In recent times, people have become heavily dependent on social media as a form of communication and as an avenue to publicly voice their opinion. In family law proceedings, it is common for parties to use social media, including Facebook, Instagram, and Twitter, to vent their resentment against a former partner or their frustration with the family court process. What most people are unaware of is that section 121 of the Family Law Act 1975 provides it is a punishable offence for a person to publish or disseminate to the public any account of proceedings that identifies a party to or related to the proceedings.
In the case of Lackey and Mae  FMCAfam 284, a children’s matter heard in the Federal Magistrates Court of Australia, the father posted numerous posts on Facebook criticising the mother and disparaging the role and effectiveness of the Independent Children’s Lawyer, the Federal Magistrate and the Court.
In his judgment, Neville FM stated,
‘An unfortunate and increasing feature of modern litigation, particularly but not exclusively in family law, is the use of ‘social media’. While it can be used for good, often it is used as a weapon, either by one or both of the parties, and or by their respective supporters.’
The Magistrate found that the Father had breached section 121 of the Family Law Act 1975 and ordered that the father remove from Facebook all references to the proceedings and restrained him from publishing further material relating to the proceedings.
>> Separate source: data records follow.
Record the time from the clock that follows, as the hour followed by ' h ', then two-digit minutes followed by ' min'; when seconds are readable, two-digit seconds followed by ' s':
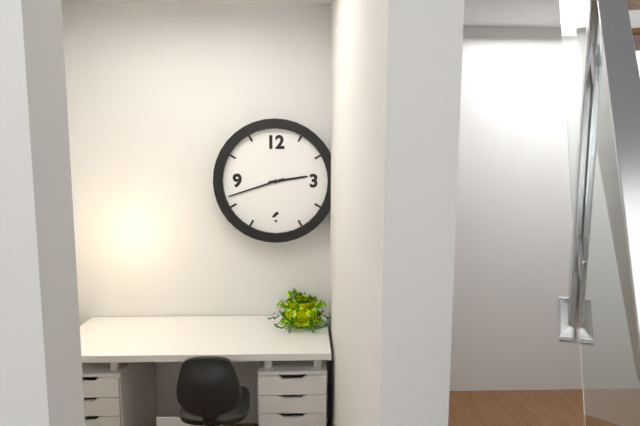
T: 2 h 42 min
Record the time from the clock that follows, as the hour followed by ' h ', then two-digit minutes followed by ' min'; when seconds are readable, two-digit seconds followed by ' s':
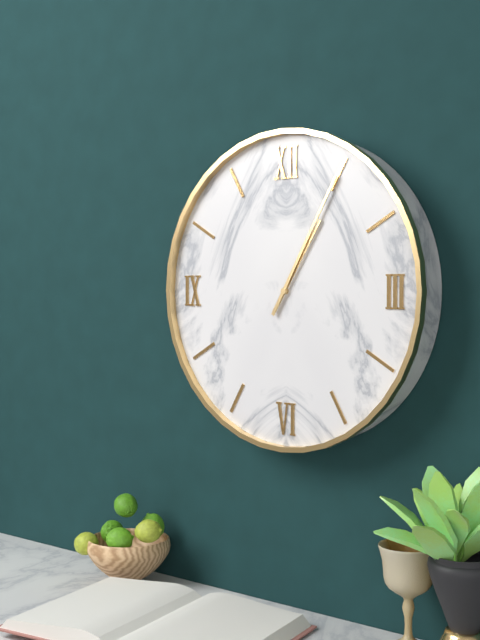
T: 1 h 05 min
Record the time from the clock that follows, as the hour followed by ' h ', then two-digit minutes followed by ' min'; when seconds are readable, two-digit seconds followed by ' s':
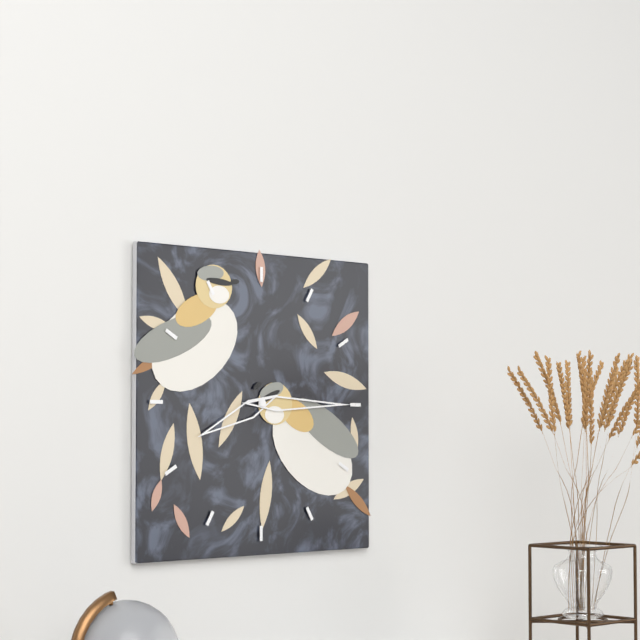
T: 8 h 15 min
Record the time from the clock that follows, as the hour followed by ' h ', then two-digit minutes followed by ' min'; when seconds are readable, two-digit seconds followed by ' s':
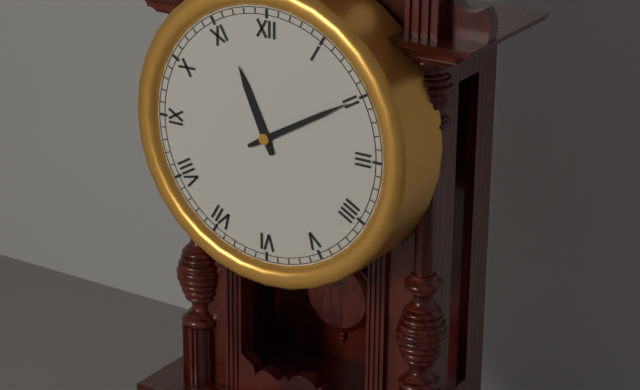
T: 11 h 10 min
A further Order was made that the Marshal of the Court periodically monitor social media (Facebook in particular) for any postings by the father or his family that referred to the proceedings.
If you are currently in the midst of family law proceedings, it is important to be aware of the implications of section 21 of the Family Law Act. Publishing any account of proceedings that identifies a party is not only a punishable offence, but it could also negatively affect the proceedings, particularly in parenting matters.